* **Work required**
Starting at the top of the listing below, copy each line exactly, stopping after the line that contains "247 56 3.31".

* **Data extract**
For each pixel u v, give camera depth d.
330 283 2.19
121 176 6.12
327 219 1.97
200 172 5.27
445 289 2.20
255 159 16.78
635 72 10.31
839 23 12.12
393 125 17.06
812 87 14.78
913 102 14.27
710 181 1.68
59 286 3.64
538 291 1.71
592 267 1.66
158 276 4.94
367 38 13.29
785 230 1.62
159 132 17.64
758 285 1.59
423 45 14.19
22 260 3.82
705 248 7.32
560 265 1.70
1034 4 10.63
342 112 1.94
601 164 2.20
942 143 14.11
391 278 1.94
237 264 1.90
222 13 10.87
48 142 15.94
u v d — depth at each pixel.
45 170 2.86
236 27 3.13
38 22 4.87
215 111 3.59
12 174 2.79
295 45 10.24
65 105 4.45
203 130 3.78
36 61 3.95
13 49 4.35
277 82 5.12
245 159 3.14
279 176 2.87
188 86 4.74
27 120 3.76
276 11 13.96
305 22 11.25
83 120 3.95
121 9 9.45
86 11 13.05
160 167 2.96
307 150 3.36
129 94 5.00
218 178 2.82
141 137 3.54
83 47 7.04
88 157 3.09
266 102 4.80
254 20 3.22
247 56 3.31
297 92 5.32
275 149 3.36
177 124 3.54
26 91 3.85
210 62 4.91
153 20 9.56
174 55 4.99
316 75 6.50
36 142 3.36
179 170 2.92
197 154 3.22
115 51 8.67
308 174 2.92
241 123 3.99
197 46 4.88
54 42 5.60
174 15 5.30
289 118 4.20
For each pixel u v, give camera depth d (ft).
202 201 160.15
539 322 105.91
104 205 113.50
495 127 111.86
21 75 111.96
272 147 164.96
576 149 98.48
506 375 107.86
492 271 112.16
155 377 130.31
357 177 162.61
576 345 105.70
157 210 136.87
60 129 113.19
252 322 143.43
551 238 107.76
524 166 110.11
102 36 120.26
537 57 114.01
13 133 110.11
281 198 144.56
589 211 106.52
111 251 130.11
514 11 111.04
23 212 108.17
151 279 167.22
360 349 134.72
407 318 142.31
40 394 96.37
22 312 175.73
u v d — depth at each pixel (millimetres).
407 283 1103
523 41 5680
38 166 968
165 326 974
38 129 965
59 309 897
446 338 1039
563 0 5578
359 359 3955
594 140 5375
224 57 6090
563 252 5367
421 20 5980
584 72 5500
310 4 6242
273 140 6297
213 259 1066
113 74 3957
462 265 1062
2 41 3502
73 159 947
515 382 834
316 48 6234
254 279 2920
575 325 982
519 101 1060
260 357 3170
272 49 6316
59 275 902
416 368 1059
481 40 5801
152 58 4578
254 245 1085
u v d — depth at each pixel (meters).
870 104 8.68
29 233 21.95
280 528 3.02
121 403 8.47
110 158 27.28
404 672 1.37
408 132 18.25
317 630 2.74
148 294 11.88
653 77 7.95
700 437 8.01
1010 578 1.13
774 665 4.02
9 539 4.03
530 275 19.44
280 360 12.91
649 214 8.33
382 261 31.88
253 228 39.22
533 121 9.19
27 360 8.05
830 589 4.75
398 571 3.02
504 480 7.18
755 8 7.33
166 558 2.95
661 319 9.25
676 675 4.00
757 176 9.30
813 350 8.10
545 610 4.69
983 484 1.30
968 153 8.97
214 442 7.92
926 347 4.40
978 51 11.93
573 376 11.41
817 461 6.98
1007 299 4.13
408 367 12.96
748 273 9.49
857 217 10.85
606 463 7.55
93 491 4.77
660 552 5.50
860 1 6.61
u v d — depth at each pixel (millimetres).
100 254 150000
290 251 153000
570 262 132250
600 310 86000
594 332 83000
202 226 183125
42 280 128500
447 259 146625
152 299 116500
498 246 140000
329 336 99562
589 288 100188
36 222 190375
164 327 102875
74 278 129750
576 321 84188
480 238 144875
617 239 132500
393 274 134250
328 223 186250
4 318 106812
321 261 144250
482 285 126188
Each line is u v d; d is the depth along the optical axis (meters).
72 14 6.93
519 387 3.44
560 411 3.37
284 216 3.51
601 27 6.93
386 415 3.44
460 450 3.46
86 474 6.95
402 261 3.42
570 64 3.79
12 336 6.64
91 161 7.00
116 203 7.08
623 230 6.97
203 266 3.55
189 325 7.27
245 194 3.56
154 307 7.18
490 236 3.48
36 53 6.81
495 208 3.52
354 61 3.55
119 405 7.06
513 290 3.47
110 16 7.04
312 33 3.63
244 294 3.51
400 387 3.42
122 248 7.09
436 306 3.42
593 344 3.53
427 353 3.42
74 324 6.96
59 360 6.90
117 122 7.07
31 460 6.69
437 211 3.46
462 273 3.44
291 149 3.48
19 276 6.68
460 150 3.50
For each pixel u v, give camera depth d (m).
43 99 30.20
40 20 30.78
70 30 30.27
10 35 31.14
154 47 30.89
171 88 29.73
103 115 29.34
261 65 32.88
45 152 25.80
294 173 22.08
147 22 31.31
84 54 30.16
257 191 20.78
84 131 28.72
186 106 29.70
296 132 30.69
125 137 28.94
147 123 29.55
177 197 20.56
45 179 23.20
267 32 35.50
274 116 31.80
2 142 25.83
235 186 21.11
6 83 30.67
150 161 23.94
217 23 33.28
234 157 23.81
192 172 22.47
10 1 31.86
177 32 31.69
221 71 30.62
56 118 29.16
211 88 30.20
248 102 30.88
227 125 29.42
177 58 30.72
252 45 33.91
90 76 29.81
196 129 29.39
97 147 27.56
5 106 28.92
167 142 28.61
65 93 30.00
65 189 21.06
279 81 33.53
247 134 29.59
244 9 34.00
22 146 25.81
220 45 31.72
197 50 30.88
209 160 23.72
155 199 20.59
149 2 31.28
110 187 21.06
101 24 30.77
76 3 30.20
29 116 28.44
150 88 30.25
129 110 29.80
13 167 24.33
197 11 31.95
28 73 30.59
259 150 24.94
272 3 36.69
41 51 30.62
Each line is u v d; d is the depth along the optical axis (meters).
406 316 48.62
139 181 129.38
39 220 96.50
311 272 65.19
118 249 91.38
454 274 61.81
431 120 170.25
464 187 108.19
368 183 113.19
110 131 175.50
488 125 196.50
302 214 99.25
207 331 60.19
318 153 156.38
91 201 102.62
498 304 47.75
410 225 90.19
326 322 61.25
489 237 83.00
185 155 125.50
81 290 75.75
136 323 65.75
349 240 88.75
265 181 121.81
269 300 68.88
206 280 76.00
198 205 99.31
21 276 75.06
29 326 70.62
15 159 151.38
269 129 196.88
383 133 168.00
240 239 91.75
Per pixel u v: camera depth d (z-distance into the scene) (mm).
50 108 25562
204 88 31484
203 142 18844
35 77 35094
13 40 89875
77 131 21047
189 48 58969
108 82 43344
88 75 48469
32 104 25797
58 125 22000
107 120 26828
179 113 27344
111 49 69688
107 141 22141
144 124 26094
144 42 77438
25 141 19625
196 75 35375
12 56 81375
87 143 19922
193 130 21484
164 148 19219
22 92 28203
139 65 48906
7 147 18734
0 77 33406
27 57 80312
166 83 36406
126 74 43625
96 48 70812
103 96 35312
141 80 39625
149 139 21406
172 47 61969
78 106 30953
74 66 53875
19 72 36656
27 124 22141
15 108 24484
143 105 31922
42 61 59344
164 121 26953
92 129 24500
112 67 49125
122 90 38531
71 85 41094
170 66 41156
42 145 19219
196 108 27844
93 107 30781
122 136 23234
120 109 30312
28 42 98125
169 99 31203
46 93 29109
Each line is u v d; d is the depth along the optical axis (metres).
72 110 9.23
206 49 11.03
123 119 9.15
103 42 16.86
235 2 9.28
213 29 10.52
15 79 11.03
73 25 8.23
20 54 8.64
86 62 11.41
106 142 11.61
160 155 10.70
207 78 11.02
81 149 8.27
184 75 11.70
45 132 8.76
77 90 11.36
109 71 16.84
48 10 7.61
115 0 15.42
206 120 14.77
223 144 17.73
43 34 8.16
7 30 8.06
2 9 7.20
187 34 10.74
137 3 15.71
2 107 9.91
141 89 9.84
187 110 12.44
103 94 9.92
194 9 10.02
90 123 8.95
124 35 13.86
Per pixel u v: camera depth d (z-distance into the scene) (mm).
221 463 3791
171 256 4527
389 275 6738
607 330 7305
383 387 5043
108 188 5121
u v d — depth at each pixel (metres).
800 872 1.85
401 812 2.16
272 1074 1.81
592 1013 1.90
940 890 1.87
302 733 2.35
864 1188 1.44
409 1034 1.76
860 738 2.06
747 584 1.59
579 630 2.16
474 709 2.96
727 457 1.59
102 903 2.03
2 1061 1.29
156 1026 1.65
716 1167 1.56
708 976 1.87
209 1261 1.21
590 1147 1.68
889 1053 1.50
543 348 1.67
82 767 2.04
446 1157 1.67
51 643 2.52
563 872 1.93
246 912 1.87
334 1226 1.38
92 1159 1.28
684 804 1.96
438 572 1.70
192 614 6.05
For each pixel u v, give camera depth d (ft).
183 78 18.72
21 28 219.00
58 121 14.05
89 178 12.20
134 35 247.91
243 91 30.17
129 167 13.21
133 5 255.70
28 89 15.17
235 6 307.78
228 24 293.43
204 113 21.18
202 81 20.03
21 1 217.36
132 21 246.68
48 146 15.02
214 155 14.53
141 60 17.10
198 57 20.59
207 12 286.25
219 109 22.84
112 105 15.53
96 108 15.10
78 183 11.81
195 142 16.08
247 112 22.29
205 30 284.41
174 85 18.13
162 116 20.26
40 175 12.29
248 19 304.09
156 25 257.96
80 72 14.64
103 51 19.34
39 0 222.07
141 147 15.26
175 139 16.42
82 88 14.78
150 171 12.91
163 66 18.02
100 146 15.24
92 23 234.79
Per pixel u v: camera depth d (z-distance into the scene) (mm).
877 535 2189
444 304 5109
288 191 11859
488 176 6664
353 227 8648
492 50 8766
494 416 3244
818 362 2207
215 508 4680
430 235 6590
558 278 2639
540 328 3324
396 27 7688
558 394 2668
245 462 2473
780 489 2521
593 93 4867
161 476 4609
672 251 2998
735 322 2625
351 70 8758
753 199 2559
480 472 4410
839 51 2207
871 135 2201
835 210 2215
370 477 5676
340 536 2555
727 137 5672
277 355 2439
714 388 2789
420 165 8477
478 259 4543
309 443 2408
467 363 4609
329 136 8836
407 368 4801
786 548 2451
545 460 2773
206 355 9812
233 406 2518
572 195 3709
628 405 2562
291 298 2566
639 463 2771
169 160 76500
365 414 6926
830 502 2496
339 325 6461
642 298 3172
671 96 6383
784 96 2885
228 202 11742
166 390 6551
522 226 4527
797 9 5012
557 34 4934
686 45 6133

* **Exercise output**
For each pixel u v, give camera depth d.
330 283 2.19
121 176 6.12
327 219 1.97
200 172 5.27
445 289 2.20
255 159 16.78
635 72 10.31
839 23 12.12
393 125 17.06
812 87 14.78
913 102 14.27
710 181 1.68
59 286 3.64
538 291 1.71
592 267 1.66
158 276 4.94
367 38 13.29
785 230 1.62
159 132 17.64
758 285 1.59
423 45 14.19
22 260 3.82
705 248 7.32
560 265 1.70
1034 4 10.63
342 112 1.94
601 164 2.20
942 143 14.11
391 278 1.94
237 264 1.90
222 13 10.87
48 142 15.94
u v d — depth at each pixel.
45 170 2.86
236 27 3.13
38 22 4.87
215 111 3.59
12 174 2.79
295 45 10.24
65 105 4.45
203 130 3.78
36 61 3.95
13 49 4.35
277 82 5.12
245 159 3.14
279 176 2.87
188 86 4.74
27 120 3.76
276 11 13.96
305 22 11.25
83 120 3.95
121 9 9.45
86 11 13.05
160 167 2.96
307 150 3.36
129 94 5.00
218 178 2.82
141 137 3.54
83 47 7.04
88 157 3.09
266 102 4.80
254 20 3.22
247 56 3.31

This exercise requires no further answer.